# [WHAT IS REQUIRED]
Format the rows below as a numbered list, one line of text per item, omitting blank lines and leaving out the pictures.

►

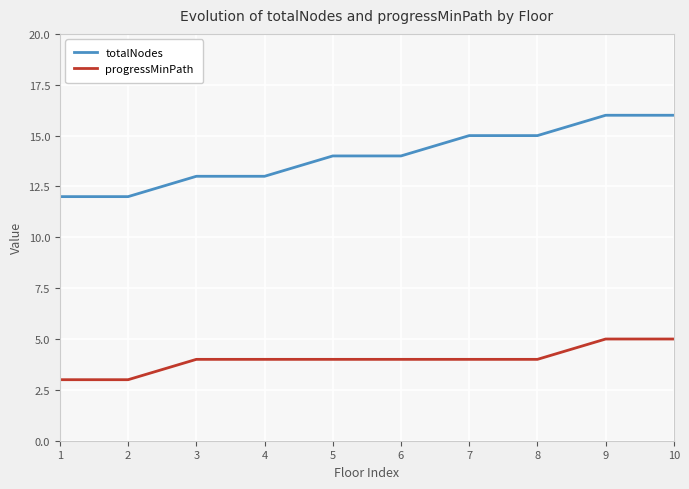

How many categories are shown in the chart?

10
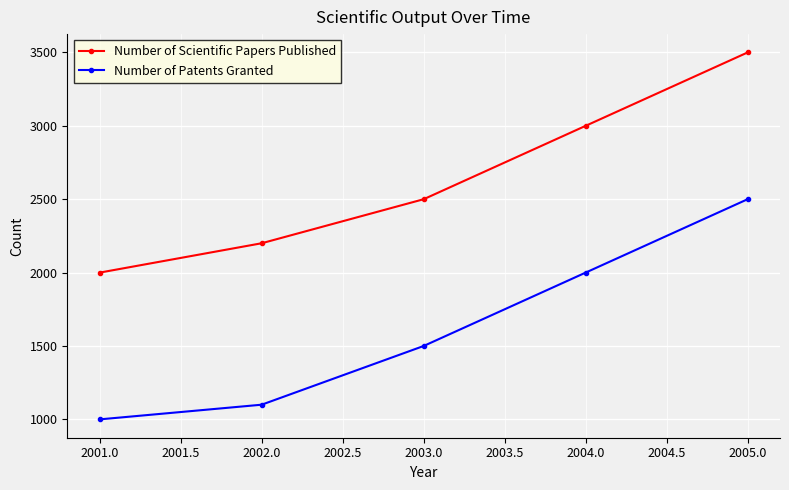

What are all the series names shown in the legend?

Number of Scientific Papers Published, Number of Patents Granted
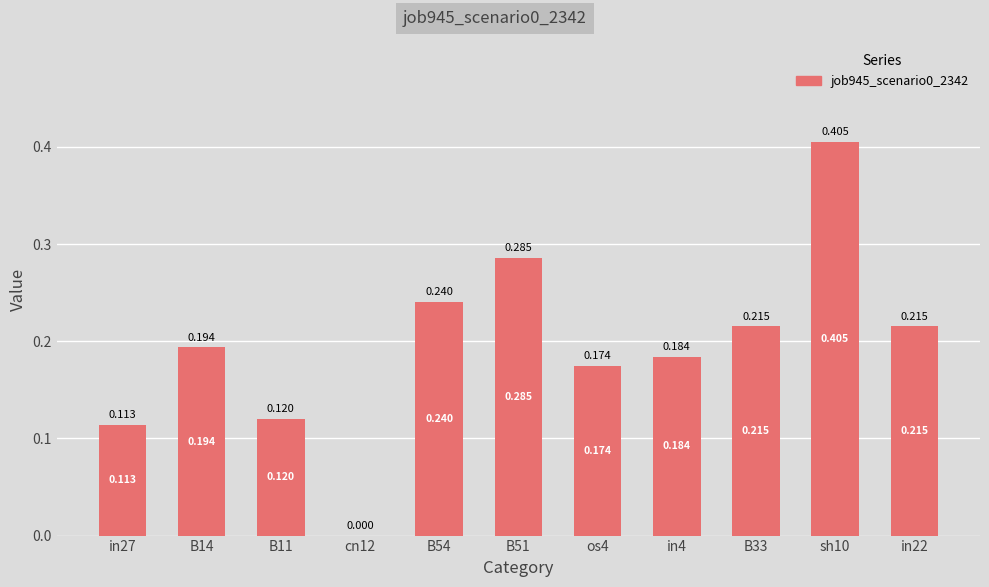

Reading left to right, list all the values displayed in this chart.

in27=0.1	B14=0.2	B11=0.1	cn12=0.0	B54=0.2	B51=0.3	os4=0.2	in4=0.2	B33=0.2	sh10=0.4	in22=0.2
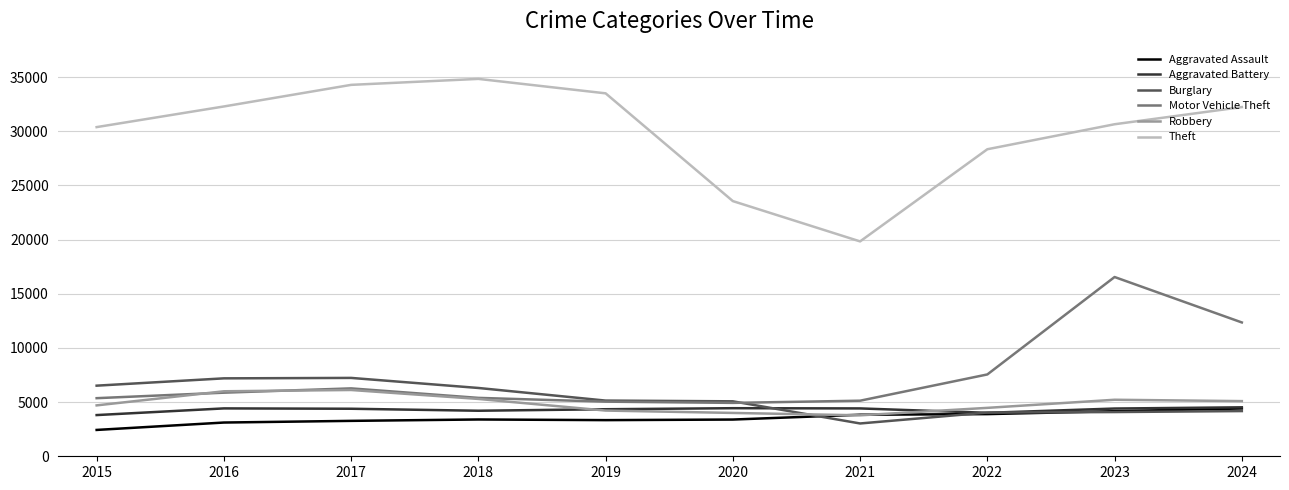

Is this an area chart (filled region under the line)?

No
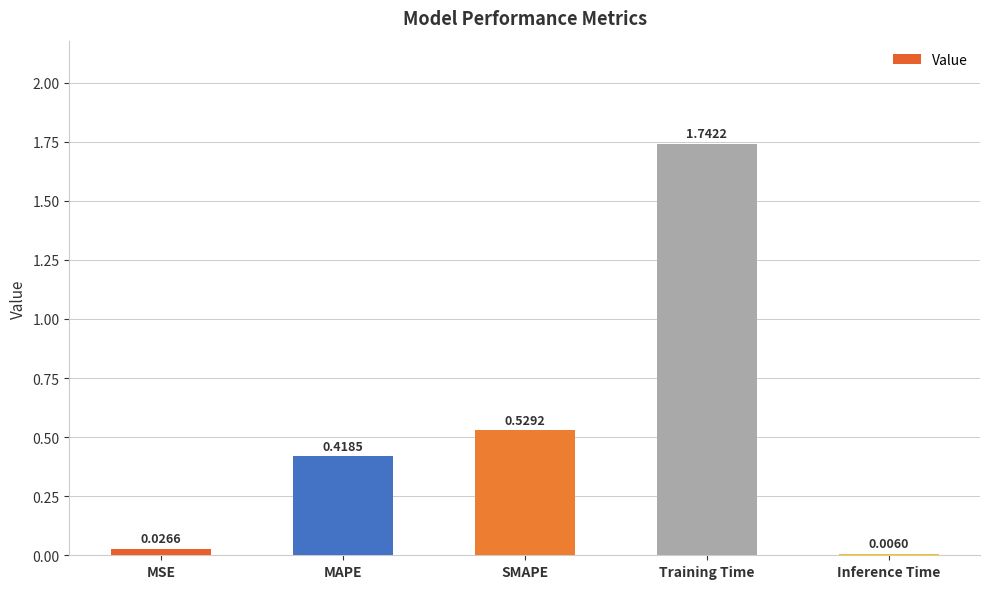

The value at MAPE is 0.7. True or false?

False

◄

# [RESULT OF THE EXERCISE]
1. How many categories are shown in the chart?
2. 10
3. What are all the series names shown in the legend?
4. Number of Scientific Papers Published, Number of Patents Granted
5. Reading left to right, list all the values displayed in this chart.
6. in27=0.1	B14=0.2	B11=0.1	cn12=0.0	B54=0.2	B51=0.3	os4=0.2	in4=0.2	B33=0.2	sh10=0.4	in22=0.2
7. Is this an area chart (filled region under the line)?
8. No
9. The value at MAPE is 0.7. True or false?
10. False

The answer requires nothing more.